▶ [Brief 1] Copy out the passage of the post about HiveWatchers between "That said, there" and "after the hardfork.", inclusive.
▶ [Brief 2] In the post about HiveWatchers, what name did the group use before it became @hivewatchers?
▶ [Brief 3] Please carry on writing the post about HiveWatchers from its last sentence.

▶ [Extract to read]
++++++++++++++++++++
I like @hivewatchers and believe that they are bringing a valuable service to HIVE.
My guess is that this @antihivewatchers account was created by someone who wants to spam the HIVE blockchain.
That said, there always needs to be an open debate about groups trying to reduce plagiarism and spam on social media.
Google uses its system to counter spam to shadow-ban opinions it doesn't like.
The open debate is needed and, quite frankly, I find that most open debate ends up improving support for @hivewatchers .
The first post of @antihivewatchers is really quite absurd. He is complaining that the group changed its name from @steemcleaners to @hivewatchers after the hardfork.
Spammers often create multiple accounts with the goal of deceiving people.
The HiveWatchers rebranding happened for a legitimate case of rebranding.
Rebranding is not the problem. The problem is that spammers want to deceive people.
HiveWatchers had to buy a new domain ( https://hivewatchers.com/ ) and they had to engage in other expenses because of the hardfork.
++++++++++++++++++++
▶ [Structure-from-motion data]
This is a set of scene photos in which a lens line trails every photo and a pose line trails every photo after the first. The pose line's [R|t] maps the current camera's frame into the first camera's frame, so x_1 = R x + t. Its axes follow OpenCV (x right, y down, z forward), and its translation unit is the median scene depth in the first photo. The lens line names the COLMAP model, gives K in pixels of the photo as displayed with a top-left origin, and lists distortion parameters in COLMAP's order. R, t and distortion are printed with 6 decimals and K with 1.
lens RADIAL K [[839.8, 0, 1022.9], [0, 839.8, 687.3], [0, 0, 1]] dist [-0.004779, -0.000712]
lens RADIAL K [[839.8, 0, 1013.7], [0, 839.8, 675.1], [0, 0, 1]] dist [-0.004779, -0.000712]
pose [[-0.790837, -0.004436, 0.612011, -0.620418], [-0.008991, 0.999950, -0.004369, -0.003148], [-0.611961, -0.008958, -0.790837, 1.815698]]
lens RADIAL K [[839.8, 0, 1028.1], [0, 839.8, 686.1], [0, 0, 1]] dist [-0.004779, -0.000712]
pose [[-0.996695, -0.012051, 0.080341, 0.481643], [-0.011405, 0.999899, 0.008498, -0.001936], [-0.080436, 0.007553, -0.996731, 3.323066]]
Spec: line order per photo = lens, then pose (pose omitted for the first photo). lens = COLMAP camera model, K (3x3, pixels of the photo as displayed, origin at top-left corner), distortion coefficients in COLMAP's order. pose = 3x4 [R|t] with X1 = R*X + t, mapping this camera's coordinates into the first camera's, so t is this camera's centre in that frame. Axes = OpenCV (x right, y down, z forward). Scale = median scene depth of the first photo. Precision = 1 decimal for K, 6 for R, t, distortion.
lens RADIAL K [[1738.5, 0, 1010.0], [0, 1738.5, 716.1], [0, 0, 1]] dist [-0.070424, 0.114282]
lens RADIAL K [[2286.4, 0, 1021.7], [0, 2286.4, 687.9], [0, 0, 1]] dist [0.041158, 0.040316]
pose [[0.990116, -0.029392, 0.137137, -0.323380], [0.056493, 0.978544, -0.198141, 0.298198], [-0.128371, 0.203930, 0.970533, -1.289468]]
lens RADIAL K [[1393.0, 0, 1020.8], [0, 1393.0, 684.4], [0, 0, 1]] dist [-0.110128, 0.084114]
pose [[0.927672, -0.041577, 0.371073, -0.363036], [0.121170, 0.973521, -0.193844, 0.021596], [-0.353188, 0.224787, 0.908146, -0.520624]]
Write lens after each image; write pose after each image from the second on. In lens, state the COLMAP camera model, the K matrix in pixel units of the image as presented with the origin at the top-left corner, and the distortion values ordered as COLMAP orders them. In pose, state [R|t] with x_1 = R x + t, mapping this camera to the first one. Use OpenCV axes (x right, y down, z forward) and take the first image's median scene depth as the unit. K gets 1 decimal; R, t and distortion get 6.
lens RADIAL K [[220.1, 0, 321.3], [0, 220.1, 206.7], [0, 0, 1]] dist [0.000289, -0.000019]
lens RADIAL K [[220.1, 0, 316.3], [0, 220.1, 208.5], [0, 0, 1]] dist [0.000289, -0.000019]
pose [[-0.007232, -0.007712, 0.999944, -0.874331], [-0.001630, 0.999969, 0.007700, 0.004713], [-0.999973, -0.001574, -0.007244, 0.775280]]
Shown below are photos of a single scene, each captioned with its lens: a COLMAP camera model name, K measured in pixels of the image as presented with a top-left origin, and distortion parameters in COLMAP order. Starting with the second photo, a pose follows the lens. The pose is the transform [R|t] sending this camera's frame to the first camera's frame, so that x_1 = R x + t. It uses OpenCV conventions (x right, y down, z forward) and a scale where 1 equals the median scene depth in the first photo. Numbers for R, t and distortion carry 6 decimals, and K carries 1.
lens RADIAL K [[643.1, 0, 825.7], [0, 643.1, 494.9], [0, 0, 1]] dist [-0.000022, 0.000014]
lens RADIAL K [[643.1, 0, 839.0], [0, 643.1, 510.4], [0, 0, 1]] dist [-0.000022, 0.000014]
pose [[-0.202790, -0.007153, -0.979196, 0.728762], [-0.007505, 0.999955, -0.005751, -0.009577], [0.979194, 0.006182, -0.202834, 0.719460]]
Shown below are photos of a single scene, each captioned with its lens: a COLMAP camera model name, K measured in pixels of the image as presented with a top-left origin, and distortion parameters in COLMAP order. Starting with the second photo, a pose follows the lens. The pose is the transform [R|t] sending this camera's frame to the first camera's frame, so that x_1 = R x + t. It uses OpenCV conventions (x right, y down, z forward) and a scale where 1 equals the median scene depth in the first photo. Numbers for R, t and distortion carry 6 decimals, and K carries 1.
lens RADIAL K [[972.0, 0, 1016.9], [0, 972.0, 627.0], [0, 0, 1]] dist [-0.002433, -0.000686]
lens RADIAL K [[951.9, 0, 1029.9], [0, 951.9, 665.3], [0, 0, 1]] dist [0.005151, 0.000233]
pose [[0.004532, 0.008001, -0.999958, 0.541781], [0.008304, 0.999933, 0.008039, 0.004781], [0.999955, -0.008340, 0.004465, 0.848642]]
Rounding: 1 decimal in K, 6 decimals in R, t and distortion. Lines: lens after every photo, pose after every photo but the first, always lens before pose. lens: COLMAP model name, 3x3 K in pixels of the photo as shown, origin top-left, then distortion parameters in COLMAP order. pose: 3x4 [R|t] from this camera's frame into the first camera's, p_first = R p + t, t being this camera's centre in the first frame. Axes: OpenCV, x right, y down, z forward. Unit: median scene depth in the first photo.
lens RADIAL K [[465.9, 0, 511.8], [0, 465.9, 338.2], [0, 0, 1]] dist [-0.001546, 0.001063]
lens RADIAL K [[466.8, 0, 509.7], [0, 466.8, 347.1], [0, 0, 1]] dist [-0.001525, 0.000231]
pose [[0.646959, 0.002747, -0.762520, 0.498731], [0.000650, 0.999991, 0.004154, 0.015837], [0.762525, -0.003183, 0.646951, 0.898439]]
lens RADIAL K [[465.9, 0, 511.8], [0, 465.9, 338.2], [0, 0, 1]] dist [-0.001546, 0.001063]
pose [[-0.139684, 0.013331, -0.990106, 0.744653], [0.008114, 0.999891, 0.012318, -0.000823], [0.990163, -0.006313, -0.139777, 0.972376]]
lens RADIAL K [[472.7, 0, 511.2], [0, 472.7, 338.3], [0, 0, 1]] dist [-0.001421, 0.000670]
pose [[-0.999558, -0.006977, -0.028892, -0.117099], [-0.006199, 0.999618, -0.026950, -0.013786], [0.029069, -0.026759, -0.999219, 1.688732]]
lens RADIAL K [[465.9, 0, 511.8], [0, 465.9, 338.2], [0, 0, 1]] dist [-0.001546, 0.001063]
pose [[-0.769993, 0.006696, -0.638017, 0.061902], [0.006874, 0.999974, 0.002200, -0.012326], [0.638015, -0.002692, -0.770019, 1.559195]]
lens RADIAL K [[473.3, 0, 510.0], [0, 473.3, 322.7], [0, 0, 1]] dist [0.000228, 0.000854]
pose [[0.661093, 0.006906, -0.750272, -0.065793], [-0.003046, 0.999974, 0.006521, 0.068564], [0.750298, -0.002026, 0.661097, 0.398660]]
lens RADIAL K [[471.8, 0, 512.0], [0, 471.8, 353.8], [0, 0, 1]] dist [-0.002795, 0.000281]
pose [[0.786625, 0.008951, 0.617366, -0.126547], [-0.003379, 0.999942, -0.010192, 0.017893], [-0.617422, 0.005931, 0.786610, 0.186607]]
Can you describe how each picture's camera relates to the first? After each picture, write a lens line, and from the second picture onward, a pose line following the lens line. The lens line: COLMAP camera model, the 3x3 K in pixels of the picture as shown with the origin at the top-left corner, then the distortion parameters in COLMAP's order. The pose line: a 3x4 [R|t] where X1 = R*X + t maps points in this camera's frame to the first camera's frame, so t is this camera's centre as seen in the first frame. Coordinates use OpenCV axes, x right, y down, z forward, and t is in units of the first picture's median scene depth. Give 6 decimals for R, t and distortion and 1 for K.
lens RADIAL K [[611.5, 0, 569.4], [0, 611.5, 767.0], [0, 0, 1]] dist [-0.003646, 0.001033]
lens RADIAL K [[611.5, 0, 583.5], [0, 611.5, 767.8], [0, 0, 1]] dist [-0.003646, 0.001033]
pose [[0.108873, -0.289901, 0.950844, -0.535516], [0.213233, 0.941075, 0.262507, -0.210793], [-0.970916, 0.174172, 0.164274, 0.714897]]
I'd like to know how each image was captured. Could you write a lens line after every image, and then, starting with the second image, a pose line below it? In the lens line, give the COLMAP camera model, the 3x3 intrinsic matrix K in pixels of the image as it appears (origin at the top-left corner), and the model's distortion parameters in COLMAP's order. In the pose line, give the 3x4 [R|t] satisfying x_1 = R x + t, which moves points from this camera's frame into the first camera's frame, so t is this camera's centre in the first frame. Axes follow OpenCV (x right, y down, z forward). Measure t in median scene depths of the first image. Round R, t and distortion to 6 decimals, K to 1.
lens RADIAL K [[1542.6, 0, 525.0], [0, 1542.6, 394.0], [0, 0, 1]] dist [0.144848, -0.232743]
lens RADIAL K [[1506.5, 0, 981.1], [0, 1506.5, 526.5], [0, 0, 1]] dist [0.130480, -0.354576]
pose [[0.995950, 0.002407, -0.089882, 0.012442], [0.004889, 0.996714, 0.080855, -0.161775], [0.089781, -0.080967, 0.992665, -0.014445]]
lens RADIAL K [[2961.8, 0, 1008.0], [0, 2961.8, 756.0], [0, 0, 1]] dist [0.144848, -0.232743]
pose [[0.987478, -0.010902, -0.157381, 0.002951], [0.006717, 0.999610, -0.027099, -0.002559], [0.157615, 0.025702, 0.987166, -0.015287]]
++++++++++++++++++++
▶ [Written response 1]
That said, there always needs to be an open debate about groups trying to reduce plagiarism and spam on social media.
Google uses its system to counter spam to shadow-ban opinions it doesn't like.
The open debate is needed and, quite frankly, I find that most open debate ends up improving support for @hivewatchers .
The first post of @antihivewatchers is really quite absurd. He is complaining that the group changed its name from @steemcleaners to @hivewatchers after the hardfork.

▶ [Written response 2] @steemcleaners

▶ [Written response 3]
HiveWatchers published duplicate content on two accounts for about five days during the rebranding. This is interesting: Even groups dedicated to preventing copy and paste jobs fell afoul of their own rules.
They stopped posting on @steemcleaners https://hive.blog/@steemcleaners/posts
The last post indicates they realized they posted on the wrong account and burned the rewards.
Wait a second! HiveWatchers just showed the civil way of acknowledging a mistake. They corrected the mistake. They apologized and gave back the rewards they made from the mistake.
HiveWatchers has the problem that its delegations are still in the @steemcleaners wallet. Their downvotes are still done with the old name. This is a problem that anyone creating a new brand faces.
The people delegating to @steemcleaners need to change to @hivewatchers. Changing a delegation takes five days.
The @antihivewatcher account is foolish because an open debate about HiveWatchers will pretty much always come out in HiveWatchers favor because Spam, identity theft and plagiarism are all real problems that harm online communities.
The few complaints that touch on real issues might help improve HiveWatchers. For example, new users often run afoul of HiveWatchers because they don't understand the negative effects of copying and pasting content.
HIVE could do a better job of educating new users.
Hello,
Thank you for your comment. This is correct.
We will be soon dividing posting reports and comments.
The comments will be posted by "Hivewatchers" account and daily reports by "Hivewatcher".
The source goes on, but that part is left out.